Coralie griffonnait son ordonnancier.
– Bon, ce matin-là, j’avais bien dormi. Comme de juste, à huit heures, je ferme la porte de mon appartement et je commence à descendre l’escalier. J’arrive sur le palier du 3ème étage. Comme tous les jours, la voisine- Mme Créqui, elle s’appelle-ferme la porte de son appartement. Puisque je ne la connais pas, comme je vous l’ai dit, je ne la salue pas. Enfin, si nos regards se croisent, je fais juste un signe de tête.
Et, soudain, ce matin-là, après mon signe de tête, Mme Créqui donc, se précipite sur moi comme une furie, docteur, et me gifle ! Mme Créqui, une voisine si tranquille. Vous pensez ! J’étais choqué, comme de juste !
Bon, sur le moment, j’ai rien dit, enfin, j’ai poussé un cri, j’ai mis la main sur ma joue, et puis, vu l’heure, je suis allé au bureau.

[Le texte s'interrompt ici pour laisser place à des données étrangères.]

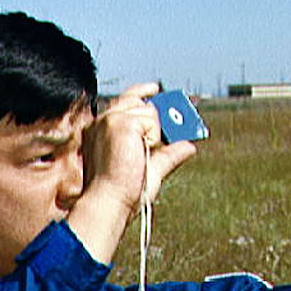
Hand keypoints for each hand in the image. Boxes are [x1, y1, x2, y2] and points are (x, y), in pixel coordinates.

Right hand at [68, 82, 195, 262]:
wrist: (110, 201)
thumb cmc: (122, 192)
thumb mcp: (151, 168)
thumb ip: (168, 155)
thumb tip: (189, 146)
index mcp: (100, 130)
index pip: (123, 100)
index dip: (141, 92)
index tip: (155, 88)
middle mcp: (102, 122)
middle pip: (141, 102)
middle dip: (160, 116)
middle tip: (171, 127)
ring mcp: (111, 120)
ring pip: (150, 111)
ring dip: (153, 135)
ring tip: (139, 156)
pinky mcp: (121, 123)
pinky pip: (152, 120)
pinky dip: (153, 138)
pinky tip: (140, 152)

Bon, le soir, ma décision était prise. Même si je ne la connais pas, Mme Créqui, j’ai bien le droit de savoir pourquoi elle m’a giflé. N’est-ce pas ?
Coralie se redressa.
– En effet.
– Bon, j’ai sonné à sa porte. Elle m’a ouvert et, dès qu’elle m’a aperçu, elle a voulu la fermer. Là, j’ai vu rouge. Je lui ai donc dit : « Mme Créqui, pourquoi m’avez-vous giflé ? ». Elle a crié « Vous êtes un goujat, un malotru ! ». Bref, je vous la fais courte, Docteur, après bien des façons et des manières, elle m’a dit qu’à minuit, je suis descendu en tenue de nuit, que j’ai sonné à sa porte pour lui demander un somnifère- moi qui dors si bien, un somnifère! -et que je l’ai séduite ! Moi, un homme si tranquille ! Je ne la croyais pas, alors elle m’a montré la plaquette de somnifère et le verre d’eau et même ma robe de chambre… Bref, j’ai paniqué, il y a de quoi, n’est-ce pas ? Je me suis précipité chez mon médecin et il m’a donné ce mot pour vous.
Docteur, est-ce que je suis fou ?
Coralie cessa de tapoter son chignon :
– Je vous rassure, Monsieur. Il s’agit probablement d’une activité sexuelle parasomniaque. Votre cas est classique, en somme.
Au coup de sonnette, Mme Créqui ouvrit la porte et contempla son voisin qui tortillait son chapeau.
– Je voulais vous expliquer, pour l’autre soir. J’ai eu peur de ce que vous m’avez dit, alors, j’ai vu le docteur, à l’hôpital. Une spécialiste, à ce qu’on m’a dit. Elle m’a rassuré, il paraît que c’est classique, juste une crise de somnambulisme. Enfin, une sorte de maladie du sommeil, vous comprenez ?
Le faible sourire de Mme Créqui s’était défait. La porte claqua et le petit homme, la main sur sa joue brûlante, remonta l’escalier d’un pas méditatif.